Série « Silence » © olivia lavergne – 2012-2014 Série « Silence » © olivia lavergne – 2012-2014 Série « Silence » © olivia lavergne – 2012-2014 Série « Silence » © olivia lavergne – 2012-2014 Série « Silence » © olivia lavergne – 2012-2014 Série « Silence » © olivia lavergne – 2012-2014 Série « Silence » © olivia lavergne – 2012-2014
B!B!: Quelles sont vos influences?
Olivia Lavergne: Avant les portraits, j’ai photographié l’architecture. J’aimais beaucoup ça, puis j’en suis arrivée à la nature, au final c’est assez similaire dans l’approche. Il y a longtemps, j’ai aussi fait un stage à Arles avec Stephane Couturier et Gabriele Basilico, qui m’ont beaucoup influencés. Dans mes photos, on retrouve toujours une architecture. En plus de ça, je m’intéresse beaucoup à l’histoire des mythes, à la mythologie… il y a quelque chose d’assez universel là dedans. J’ai aussi été l’assistante de Ludovic Carême à Libération pour les portraits de dernière page. Et puis j’ai des amis qui se prenaient au jeu. Je suis aussi influencée par le cinéma, non pas par l’image mais par comment le récit se construit, l’énigme… J’ai aussi fait du théâtre pendant assez longtemps donc à un moment tout s’est mélangé, le rapport à la mise en scène…J’ai voulu remettre la nature dans le théâtre, c’est arrivé comme une évidence.

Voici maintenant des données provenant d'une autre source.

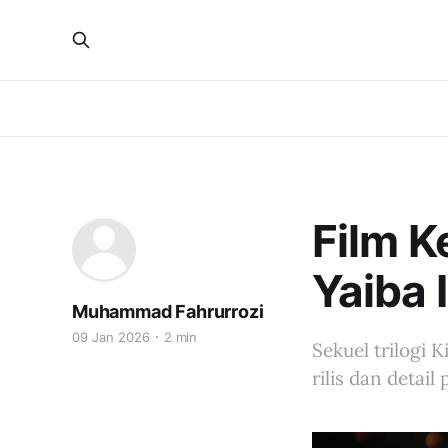
Film K
Yaiba 
Muhammad Fahrurrozi
09 Jan 2026
2 min
Sekuel trilogi 
rilis dan deta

B!B!: Qu’allez-vous faire par la suite? Sur quel(s) projet(s) travaillez-vous en ce moment?
Olivia Lavergne: Je travaille sur une série, que j’ai terminée, beaucoup plus minérale, avec des jeux de lumière et d’ombre inspirée par la lecture de Kandinsky. Après la végétation j’ai été attirée par les roches. Ce qui m’intéresse c’est le rapport entre minéral, lumière et couleur.
B!B!: Nous avons pour habitude de terminer les interviews par une sélection de questions issues du questionnaire de Proust. En voici quelques-unes librement adaptées:
B!B!: Quel artiste auriez-vous aimé rencontrer de son vivant?
Olivia Lavergne: Andy Warhol.
B!B!: La prise de vue de vos rêves, elle se déroule où?
Olivia Lavergne: Dans une île paradisiaque, un lieu où il fait chaud, un paysage avec une oasis.
B!B!: Si vous deviez exercer un autre métier, ce serait lequel?
Olivia Lavergne: Ecrivain.
B!B!: Si vous étiez un lieu, ce serait lequel?
Olivia Lavergne: Un lieu sauvage.
B!B!: Si vous étiez un film, ce serait lequel?
Olivia Lavergne: « Sans toit ni loi » d’Agnès Varda.